Yesterday, Peter Chiarelli pulled the trigger on his first deal of the off-season when he sent Jordan Eberle to the New York Islanders in exchange for Ryan Strome. On the face of it, I do not like the deal. It is my belief that the Oilers got the second best player in this trade and forced a net loss in terms of value and talent that simply did not need to occur.
I’ll admit, I didn’t know as much about Strome as I would have liked when the news dropped yesterday afternoon. I’ve watched him play a handful of times at both the AHL and NHL levels, and I wasn’t impressed in any of my viewings. That said, it was a small sample size and came in the last two seasons, where Strome struggled mightily.
My initial reaction to the deal is here, while the off-season targets profile of Strome can be found here.
A New York State Of Mind:
Earlier this week I reached out to B.D. Gallof, a writer who follows the Islanders very closely. My question to him surrounded Ryan Strome, mainly because I had seen the rumors and wanted to learn a lot more about the player. I have to thank Gallof, because he gave a very in-depth scouting report that I’d like to share with you all this morning.
As we know, Strome had a very successful 2014-15 season, breaking out for 50 points and appearing to have emerged as a top-six forward in the NHL. The last two seasons, however, saw Strome’s development take a turn for the worse and saw his production fall to just 28 points in 2015-16, and 30 points this past season.
One of the big reasons for that drop, according to Gallof, was a major lack of confidence. Strome’s relationship with then head coach Jack Capuano also went south, and Gallof believes that “weighed heavily” on his development. A closer look shows that Strome barely saw time with John Tavares during the 2016-17 season.

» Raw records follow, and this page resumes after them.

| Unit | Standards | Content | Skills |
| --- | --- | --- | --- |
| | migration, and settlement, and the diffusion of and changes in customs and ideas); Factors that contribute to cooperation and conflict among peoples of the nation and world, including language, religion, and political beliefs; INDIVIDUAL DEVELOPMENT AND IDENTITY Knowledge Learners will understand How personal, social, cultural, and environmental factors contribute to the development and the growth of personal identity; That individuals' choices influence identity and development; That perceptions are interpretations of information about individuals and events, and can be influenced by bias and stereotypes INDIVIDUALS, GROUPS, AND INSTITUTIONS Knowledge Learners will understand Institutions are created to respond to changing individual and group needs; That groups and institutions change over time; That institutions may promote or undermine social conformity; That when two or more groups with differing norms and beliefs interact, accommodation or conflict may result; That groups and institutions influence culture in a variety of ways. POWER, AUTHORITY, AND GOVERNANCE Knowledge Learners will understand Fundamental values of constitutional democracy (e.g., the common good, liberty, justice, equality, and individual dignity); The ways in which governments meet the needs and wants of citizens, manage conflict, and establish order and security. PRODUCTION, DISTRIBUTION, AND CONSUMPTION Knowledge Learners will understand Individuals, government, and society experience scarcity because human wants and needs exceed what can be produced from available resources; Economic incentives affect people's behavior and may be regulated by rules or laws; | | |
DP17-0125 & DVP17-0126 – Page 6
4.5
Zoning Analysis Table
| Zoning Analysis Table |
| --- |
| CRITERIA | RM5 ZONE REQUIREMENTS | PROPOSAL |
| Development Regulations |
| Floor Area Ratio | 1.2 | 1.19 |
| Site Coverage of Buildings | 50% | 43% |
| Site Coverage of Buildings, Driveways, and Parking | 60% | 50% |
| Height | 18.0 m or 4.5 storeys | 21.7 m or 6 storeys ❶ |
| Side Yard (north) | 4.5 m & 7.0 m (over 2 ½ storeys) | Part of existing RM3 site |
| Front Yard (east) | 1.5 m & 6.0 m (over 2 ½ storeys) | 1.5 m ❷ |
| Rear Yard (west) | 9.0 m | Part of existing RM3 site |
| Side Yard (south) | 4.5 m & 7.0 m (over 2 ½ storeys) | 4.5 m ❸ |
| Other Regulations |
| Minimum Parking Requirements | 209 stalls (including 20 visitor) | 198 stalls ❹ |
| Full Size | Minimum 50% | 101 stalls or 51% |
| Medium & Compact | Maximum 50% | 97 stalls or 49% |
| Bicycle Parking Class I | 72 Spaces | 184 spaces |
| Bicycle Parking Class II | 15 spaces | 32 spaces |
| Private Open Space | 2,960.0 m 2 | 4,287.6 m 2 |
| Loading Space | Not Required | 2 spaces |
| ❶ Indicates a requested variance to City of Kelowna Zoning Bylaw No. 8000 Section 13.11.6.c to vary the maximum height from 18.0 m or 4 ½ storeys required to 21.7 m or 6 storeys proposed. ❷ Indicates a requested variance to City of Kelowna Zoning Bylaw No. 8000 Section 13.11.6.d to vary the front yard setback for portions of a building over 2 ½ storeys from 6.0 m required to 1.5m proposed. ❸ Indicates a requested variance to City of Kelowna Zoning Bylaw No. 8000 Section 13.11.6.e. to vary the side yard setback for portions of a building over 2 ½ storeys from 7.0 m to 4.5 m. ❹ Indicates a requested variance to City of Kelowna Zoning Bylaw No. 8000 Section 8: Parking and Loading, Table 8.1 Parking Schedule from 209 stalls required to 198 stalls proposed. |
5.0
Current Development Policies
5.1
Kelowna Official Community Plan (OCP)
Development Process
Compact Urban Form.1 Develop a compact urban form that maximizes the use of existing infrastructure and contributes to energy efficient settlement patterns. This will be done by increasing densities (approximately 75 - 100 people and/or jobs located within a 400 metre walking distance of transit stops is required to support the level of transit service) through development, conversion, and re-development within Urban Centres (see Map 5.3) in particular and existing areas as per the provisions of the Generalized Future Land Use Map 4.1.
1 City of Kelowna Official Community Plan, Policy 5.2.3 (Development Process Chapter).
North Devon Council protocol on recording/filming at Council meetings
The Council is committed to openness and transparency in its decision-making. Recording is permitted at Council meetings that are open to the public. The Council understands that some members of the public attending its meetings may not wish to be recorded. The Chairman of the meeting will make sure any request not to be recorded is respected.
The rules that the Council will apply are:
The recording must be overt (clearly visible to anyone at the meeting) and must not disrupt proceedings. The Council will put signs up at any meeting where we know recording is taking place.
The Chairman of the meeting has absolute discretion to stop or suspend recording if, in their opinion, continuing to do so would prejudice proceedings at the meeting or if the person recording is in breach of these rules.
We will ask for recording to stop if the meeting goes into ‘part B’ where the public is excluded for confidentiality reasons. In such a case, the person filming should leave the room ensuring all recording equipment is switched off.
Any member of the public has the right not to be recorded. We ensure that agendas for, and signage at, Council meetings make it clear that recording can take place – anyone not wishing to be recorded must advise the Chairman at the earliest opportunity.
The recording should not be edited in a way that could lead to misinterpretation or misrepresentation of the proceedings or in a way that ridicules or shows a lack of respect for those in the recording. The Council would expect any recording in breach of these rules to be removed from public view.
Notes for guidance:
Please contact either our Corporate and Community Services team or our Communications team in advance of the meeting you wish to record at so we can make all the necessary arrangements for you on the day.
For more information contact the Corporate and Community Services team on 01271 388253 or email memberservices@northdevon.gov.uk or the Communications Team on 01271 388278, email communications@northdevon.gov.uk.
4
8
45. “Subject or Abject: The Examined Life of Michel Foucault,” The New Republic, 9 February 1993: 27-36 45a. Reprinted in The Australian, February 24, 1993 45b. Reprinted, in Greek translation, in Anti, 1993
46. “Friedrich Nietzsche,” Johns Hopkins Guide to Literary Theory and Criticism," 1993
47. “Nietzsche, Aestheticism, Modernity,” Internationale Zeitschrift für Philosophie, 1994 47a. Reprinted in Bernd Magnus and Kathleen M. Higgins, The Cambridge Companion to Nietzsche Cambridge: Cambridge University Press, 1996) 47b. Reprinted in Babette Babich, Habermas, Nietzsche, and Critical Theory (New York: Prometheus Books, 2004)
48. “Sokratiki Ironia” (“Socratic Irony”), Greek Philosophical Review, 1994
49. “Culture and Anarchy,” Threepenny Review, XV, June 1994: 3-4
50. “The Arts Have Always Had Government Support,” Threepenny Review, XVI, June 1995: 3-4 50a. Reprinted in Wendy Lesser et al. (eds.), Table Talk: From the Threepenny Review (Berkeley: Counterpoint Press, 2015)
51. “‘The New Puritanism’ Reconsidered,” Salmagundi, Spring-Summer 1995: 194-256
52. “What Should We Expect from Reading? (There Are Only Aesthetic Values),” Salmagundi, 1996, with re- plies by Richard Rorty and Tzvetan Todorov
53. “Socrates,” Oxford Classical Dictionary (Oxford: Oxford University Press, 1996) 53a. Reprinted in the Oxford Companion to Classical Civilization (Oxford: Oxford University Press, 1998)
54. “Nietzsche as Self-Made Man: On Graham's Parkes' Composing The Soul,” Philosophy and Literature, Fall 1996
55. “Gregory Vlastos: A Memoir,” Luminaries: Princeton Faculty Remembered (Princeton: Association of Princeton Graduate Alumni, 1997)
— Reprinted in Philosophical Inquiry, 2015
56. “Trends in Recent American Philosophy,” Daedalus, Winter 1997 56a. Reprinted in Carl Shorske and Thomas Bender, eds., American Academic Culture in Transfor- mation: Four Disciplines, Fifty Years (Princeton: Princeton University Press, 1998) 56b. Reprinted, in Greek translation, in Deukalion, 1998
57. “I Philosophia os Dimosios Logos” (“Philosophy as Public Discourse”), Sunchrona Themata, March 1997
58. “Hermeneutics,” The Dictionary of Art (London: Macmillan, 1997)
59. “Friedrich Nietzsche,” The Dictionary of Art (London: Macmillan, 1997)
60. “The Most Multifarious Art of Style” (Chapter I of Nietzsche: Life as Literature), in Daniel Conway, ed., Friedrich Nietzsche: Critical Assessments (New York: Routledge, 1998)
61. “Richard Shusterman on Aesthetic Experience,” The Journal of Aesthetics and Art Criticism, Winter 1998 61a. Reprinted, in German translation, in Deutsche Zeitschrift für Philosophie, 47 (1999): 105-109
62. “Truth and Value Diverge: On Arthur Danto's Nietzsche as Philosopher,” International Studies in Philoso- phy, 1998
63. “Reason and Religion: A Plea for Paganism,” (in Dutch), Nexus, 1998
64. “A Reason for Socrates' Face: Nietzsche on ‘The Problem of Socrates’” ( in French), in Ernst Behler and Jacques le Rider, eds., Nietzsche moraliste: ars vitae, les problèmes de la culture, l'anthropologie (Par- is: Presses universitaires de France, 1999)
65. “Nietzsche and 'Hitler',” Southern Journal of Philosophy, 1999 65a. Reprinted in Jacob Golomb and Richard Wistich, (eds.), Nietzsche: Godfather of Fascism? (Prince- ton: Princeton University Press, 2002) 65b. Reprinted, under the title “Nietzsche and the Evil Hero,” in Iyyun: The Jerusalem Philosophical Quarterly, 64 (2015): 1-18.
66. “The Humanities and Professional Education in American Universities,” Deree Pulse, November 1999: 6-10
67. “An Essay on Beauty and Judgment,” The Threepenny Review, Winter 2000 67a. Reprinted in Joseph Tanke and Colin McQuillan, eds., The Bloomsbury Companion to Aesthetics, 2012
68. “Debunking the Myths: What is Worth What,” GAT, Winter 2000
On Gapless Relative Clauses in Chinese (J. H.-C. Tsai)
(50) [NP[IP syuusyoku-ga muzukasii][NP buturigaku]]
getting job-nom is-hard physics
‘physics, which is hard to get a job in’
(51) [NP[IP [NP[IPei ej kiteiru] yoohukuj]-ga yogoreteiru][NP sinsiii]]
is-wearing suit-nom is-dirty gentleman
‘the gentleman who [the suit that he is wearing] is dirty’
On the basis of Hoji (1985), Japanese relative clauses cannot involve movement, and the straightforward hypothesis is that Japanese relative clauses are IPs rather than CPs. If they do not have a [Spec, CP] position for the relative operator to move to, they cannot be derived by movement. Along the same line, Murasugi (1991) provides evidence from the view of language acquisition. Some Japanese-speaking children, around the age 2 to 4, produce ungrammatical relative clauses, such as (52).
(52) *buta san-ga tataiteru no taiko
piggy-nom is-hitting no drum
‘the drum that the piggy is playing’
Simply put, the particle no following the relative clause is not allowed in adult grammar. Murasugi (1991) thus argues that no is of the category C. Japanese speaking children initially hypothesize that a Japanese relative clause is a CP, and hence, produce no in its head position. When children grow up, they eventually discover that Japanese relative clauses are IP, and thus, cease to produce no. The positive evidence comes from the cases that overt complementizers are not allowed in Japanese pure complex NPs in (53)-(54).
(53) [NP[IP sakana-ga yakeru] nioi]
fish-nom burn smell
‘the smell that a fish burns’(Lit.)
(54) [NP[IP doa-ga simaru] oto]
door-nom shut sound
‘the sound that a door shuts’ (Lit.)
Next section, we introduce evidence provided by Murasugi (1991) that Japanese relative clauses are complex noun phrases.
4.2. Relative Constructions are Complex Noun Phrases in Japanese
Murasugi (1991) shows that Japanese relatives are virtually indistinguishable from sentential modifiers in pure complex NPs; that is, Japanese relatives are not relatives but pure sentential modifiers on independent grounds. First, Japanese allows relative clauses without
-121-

According to Stats.HockeyAnalysis.com, Strome saw just 40:56 TOI with Tavares at five-on-five last season. His most common five-on-five linemates? Brock Nelson and Anthony Beauvillier. One was a rookie, while the other is a middle-six forward at best. It wasn’t exactly a lethal scoring line.
Back to the scouting report from Gallof, which discusses the change in the weather after Capuano was fired this past January. Strome was a much better player under Dough Weight, Gallof told me, scoring at a much better clip and looking like a real top-six forward. According to Gallof, Strome appeared to be back on track as a player.
After Capuano was fired, Strome registered 16 points, more than half of his total output for the season. In fact, Strome was close to a .5-point-per-game player after Weight took over. He was certainly better when Capuano went away, which could bode well for his change of scenery.
Gallof calls Strome a player with “good offensive skills and ability”, which is a fit for the Oilers after Eberle was sent packing. Other people I have talked to have told me that Strome has a very good wrist shot (something Peter Chiarelli alluded too) and has a very good one-timer that could benefit him with Connor McDavid.
Interestingly enough, Gallof also told me that he thought Strome would be better off as a center, not a right winger. It would appear that Strome will start on right wing this October in Edmonton, but perhaps a switch back to center could occur as the season rolls on.
Jordan Eberle is a better offensive player than Ryan Strome and will likely produce more in Brooklyn this coming season than Strome will in Edmonton. I believe the Oilers lost this trade based on value, and to me there is a concerning trend developing in that regard with Chiarelli.
That said, Strome appears to be a bet that could benefit greatly from a change of scenery. Islanders’ observers believe he has the talent to be a top-six forward in the NHL, and also believe that Edmonton could very well be the place that his development happens.
His performance after the Islanders fired Capuano is certainly a positive arrow for the player and perhaps gives us a glimmer of hope that Todd McLellan will be able to unlock Strome and he’ll prove to be a very valuable player on a friendly contract this season.
Personally, I would not have made this trade and I believe the Oilers lost it, but Strome has ability and potential, which could make me eat crow at this time next year. I’ll be rooting like hell for Strome and hope he has success.
My talk with Gallof certainly has me feeling a little better about this trade, but only time will tell how the Oilers fared in this one.